The trend toward all-electric cars is well underway around the developed world. The major car manufacturers are investing heavily in electric technology, and the infrastructure to support it is also being put in place.

Our transport minister, Simon Bridges, seems enthusiastic about the possibilities, saying in May that he “believed this country could lead the way when it came to embracing electric vehicle, or EV, technology” and that he wants to promote New Zealand as a test market for intelligent transport systems including electric and driverless vehicles (we’ll come to these shortly). Certainly New Zealand’s small size and remoteness, as well as our high level of car ownership and long-standing enthusiasm for cars, makes us an appealing place to test and develop new transport systems. However, the government’s commitment to only exempt EV’s from road user charges until 2020 at this stage suggests their enthusiasm for this emerging technology is still a little superficial.  

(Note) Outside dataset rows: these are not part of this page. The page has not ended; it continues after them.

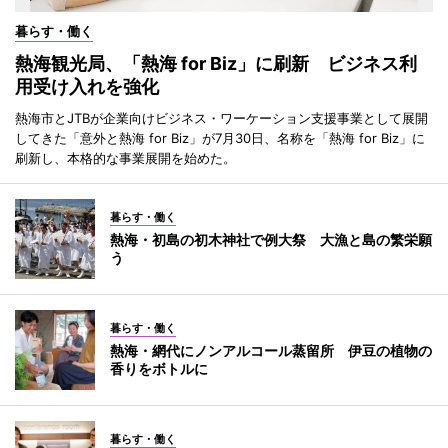
暮らす・働く
熱海観光局、「熱海 for Biz」に刷新 ビジネス利
用受け入れを強化
熱海市とJTBが企業向けビジネス・ワーケーション支援事業として展開
してきた「意外と熱海 for Biz」が7月30日、名称を「熱海 for Biz」に
刷新し、本格的な事業展開を始めた。
暮らす・働く
熱海・初島の初木神社で例大祭 大漁と島の繁栄願
う
暮らす・働く
熱海・網代にノンアルコール蒸留所 伊豆の植物の
香りをボトルに
暮らす・働く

While electric vehicles are currently range-challenged, the vast majority of car journeys are relatively short – around town trips of less than 100kms, well within the range of electric cars now available. They also take a while to refuel, although battery swapping is a solution and repowering technology is improving. However, the smartest solution may be to have ubiquitous recharging while cars are parked – the average car is parked 95% of the time!

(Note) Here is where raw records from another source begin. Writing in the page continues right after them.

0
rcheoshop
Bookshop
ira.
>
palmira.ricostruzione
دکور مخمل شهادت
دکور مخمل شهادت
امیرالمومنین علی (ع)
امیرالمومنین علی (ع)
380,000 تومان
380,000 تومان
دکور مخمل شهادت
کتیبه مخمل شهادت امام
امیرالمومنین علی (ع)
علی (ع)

The cost per kilometre is much lower for an electric car than a fossil fuelled car – in New Zealand ECCA estimates that fuel for an EV costs the equivalent of 26c/litre, and currently 75% of that fuel is renewable. By shifting to EV’s New Zealand could reduce the cost of transport as well as its greenhouse gas emissions.

Public Private Transport

As noted above cars spend the vast majority of their lives going nowhere. That’s mainly because we want the freedom to travel from A to B at a time that suits us, not according to a bus or train timetable. Furthermore, people can get very possessive about their cars. But a new mode of transport is emerging which offers many of the best features of both public and private transport.

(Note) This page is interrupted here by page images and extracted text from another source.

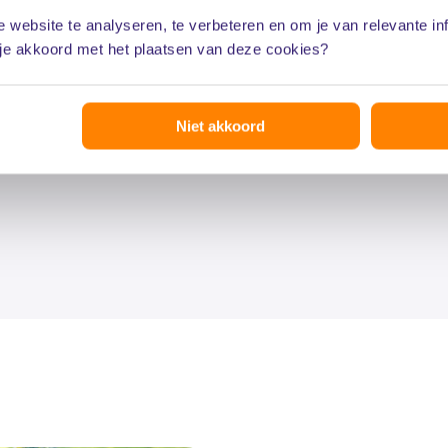
 website te analyseren, te verbeteren en om je van relevante in
4. Persoonli
 je akkoord met het plaatsen van deze cookies?
Een van onze juri
Niet akkoord
contact met je op
voldoende ruimte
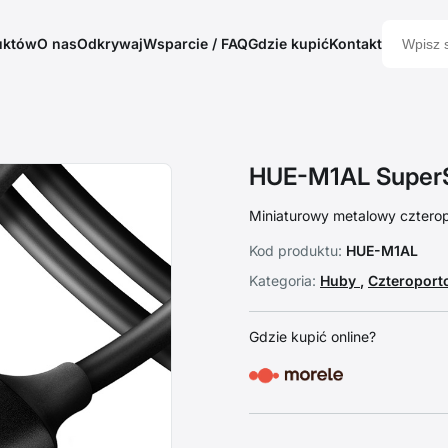
uktów
O nas
Odkrywaj
Wsparcie / FAQ
Gdzie kupić
Kontakt
HUE-M1AL SuperS
Miniaturowy metalowy cztero
Kod produktu:
HUE-M1AL
Kategoria:
Huby
,
Czteropor
Gdzie kupić online?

Car sharing whether via Uber, or pick up and drop off cars that you drive yourself are now becoming more common in major cities. And then there’s the promise of driverless cars that offer a personal service with the convenience of being able to read your emails or text on the way to work.

These developments spell trouble for car sales as people are persuaded to forego that little extra freedom of owning a car (the second biggest gobbler of household income after a house), for a much cheaper mode of transport that in some ways is more convenient.

Fewer cars would mean fewer or smaller garages, fewer car parking buildings taking up valuable real estate in the middle of cities, not to mention a reduction in congestion and less investment required in new roads and motorways. Moreover, with fewer cars parked along city streets there’s more scope for putting in safe cycle lanes, further reducing the need for cars and lowering emissions yet further.  

The game change is not confined to cars, public transport and real estate. The combination of fewer vehicles and a higher proportion running on renewable electricity means a substantial drop in demand for fossil fuels. Phasing out fossil fuels by the end of this century no longer seems fanciful.

Given:

  • our high proportion of renewable electricity generation;
  • some world-leading expertise in wireless power technology;
  • no exposure to car manufacturing;
  • a reliance on imported fossil fuel and
  • a need to lower our greenhouse gas emissions;

there’s a strong case for New Zealand to actively pursue EVs, driverless cars and car sharing. The latter could be especially useful in unclogging Auckland and reducing our spending on motorways.